The scale of this crisis is staggering. Currently, 626 million pieces of plastic are flowing into European seas every year. By 2040, experts warn that 37 million tonnes of plastic will pour into our oceans annually. A walk along any European beach shows the evidence – 80% of the trash is plastic packaging and small plastic items.

But what we can’t see might be even worse. Microplastics – tiny plastic fragments smaller than 5 mm in diameter – are everywhere. They’ve been found in Arctic ice, in the fish on our dinner plates, and even in human blood. The WWF estimates that microplastics make up 94% of the infamous Great Pacific Garbage Patch, a swirling vortex of ocean pollution that is larger than France.

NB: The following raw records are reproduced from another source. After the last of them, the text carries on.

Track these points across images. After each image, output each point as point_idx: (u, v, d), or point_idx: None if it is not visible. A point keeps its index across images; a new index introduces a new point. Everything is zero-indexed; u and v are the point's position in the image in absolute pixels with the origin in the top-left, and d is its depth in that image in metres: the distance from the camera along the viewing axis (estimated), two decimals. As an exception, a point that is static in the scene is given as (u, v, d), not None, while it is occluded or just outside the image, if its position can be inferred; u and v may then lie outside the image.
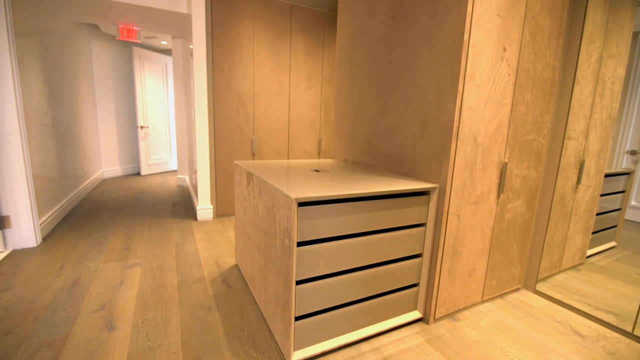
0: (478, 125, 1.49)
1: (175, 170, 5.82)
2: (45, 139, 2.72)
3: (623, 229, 1.94)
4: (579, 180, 1.92)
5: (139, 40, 3.94)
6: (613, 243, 1.98)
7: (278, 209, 1.30)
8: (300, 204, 1.21)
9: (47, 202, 2.69)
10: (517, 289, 1.97)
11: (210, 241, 2.59)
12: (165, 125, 5.49)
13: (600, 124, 1.87)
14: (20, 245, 2.32)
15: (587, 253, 2.04)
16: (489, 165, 1.58)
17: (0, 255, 2.18)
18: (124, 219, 3.05)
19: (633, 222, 1.89)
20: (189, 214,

Europe is taking action to slow the plastic tide, and some measures appear to be working: in 2022, Europeans used 14% fewer plastic bags than in 2021. New rules are banning single-use plastics like disposable cutlery and straws, and there is a push to halve the plastic pollution in the sea by 2030.

But with plastic production soaring worldwide, industries and communities across the globe will need to rethink their business practices and throwaway habits. Researchers point out that even small changes in behaviour – from recycling plastic bottles to embracing reusable bags – can help keep our oceans a little cleaner for the creatures that call them home, and for all of us who rely on healthy seas for our future.